> **Provided material**
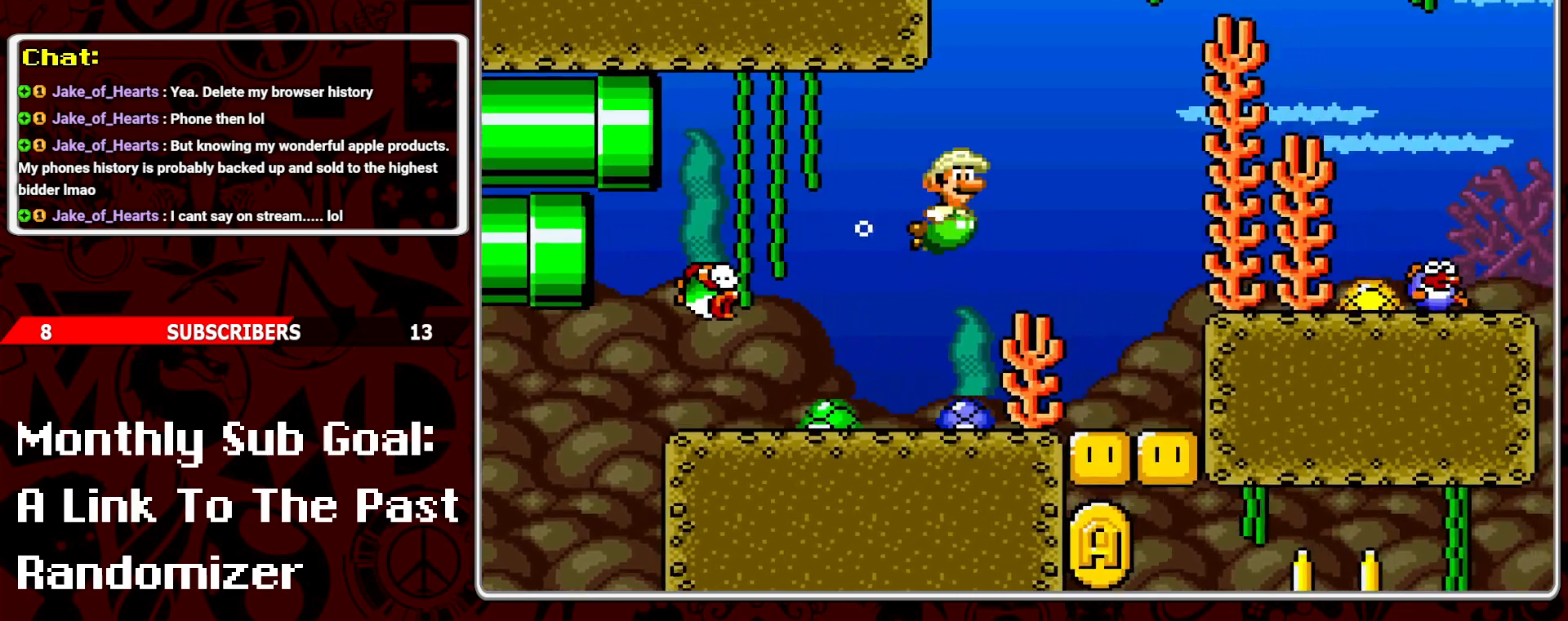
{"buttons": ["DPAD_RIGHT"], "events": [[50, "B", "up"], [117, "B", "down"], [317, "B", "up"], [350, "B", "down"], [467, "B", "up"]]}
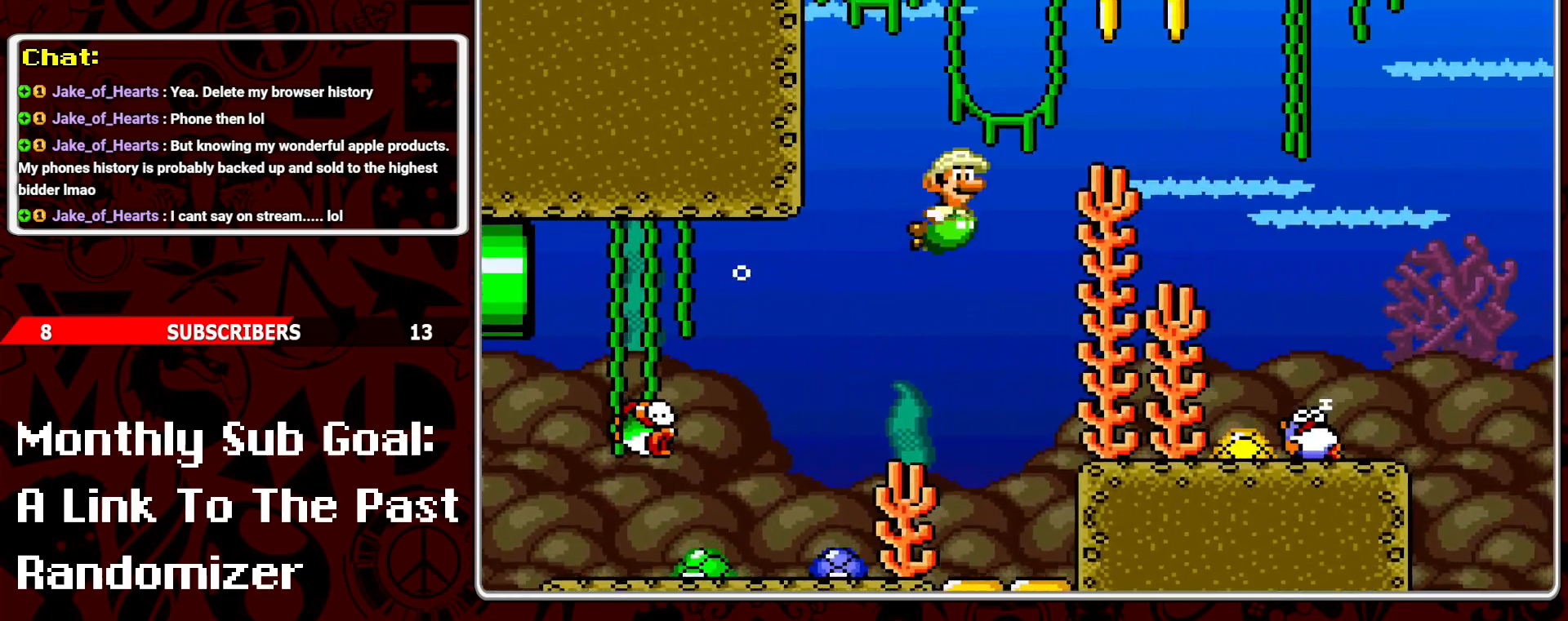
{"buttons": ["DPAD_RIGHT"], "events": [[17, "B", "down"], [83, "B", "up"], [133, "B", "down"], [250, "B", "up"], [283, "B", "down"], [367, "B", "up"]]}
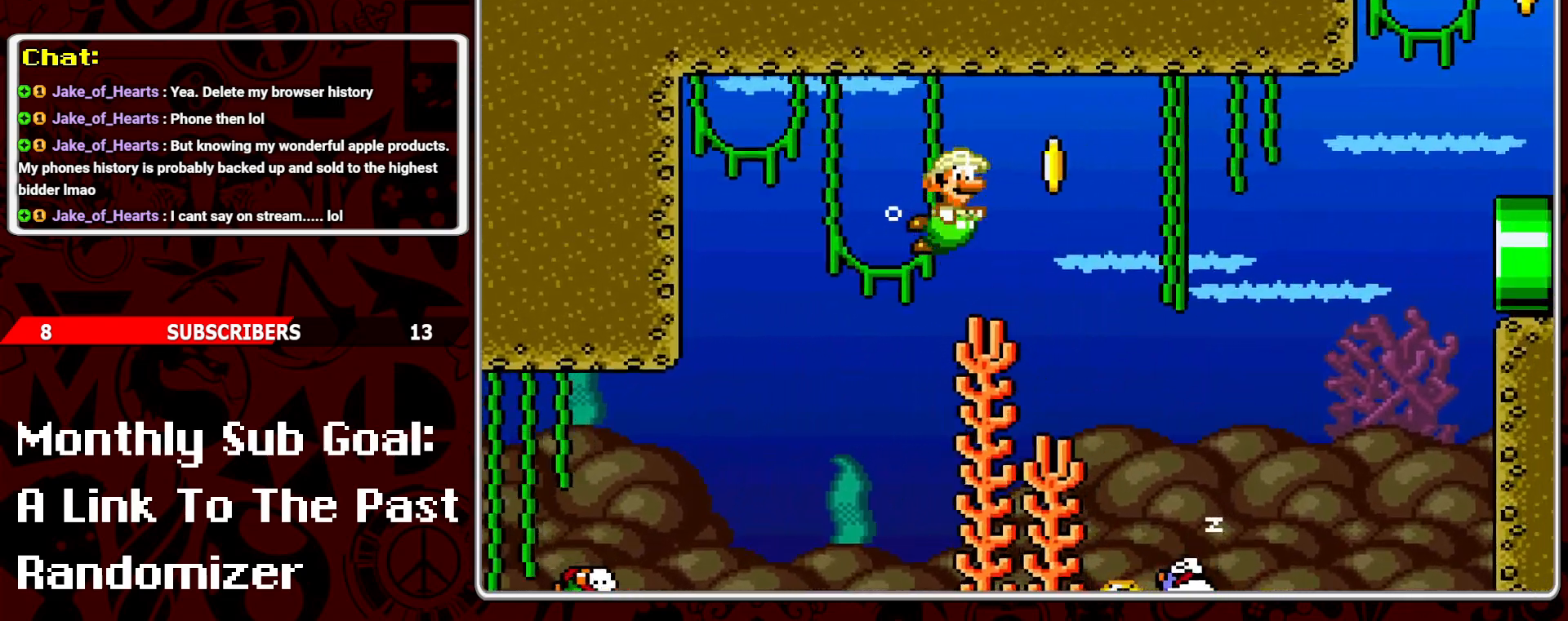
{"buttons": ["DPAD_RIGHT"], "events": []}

--

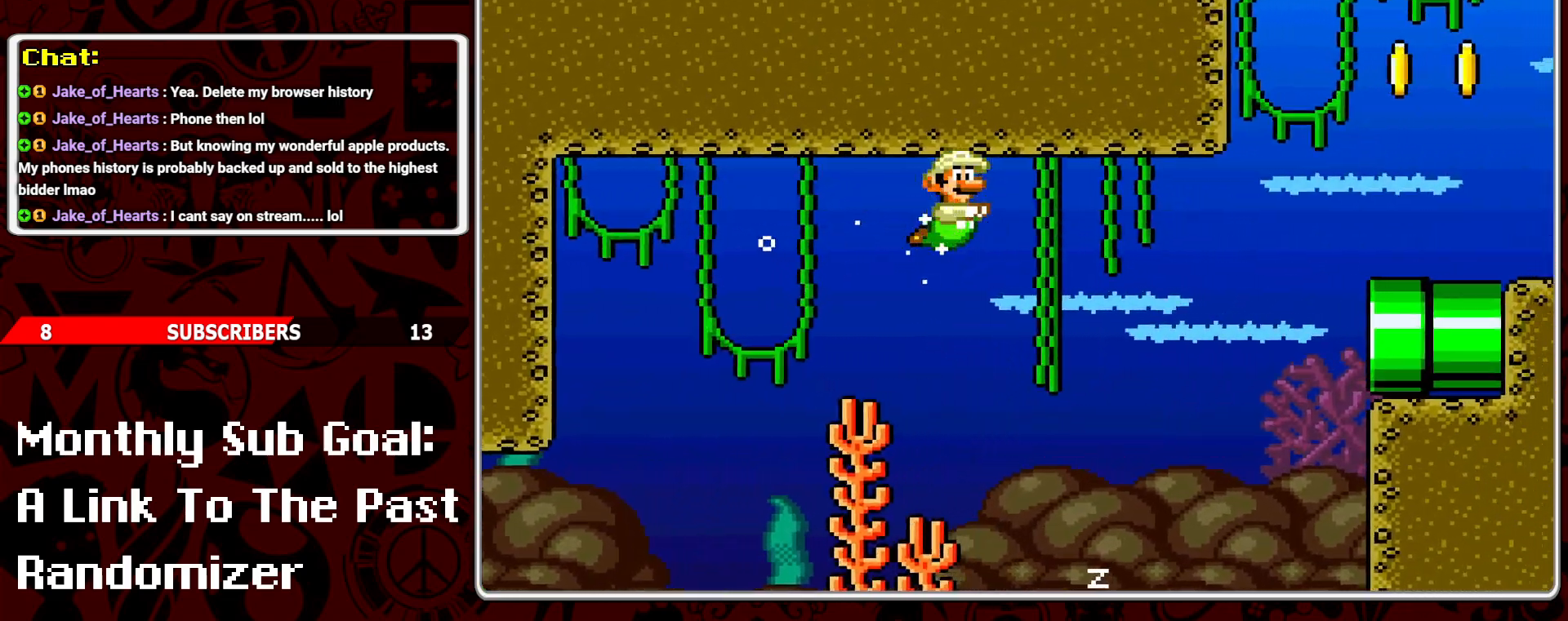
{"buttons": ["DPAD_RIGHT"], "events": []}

> **Work instruction**
If a line of the data contains "down", copy it out.

> **Response to the exercise**
{"buttons": ["DPAD_RIGHT"], "events": [[50, "B", "up"], [117, "B", "down"], [317, "B", "up"], [350, "B", "down"], [467, "B", "up"]]}
{"buttons": ["DPAD_RIGHT"], "events": [[17, "B", "down"], [83, "B", "up"], [133, "B", "down"], [250, "B", "up"], [283, "B", "down"], [367, "B", "up"]]}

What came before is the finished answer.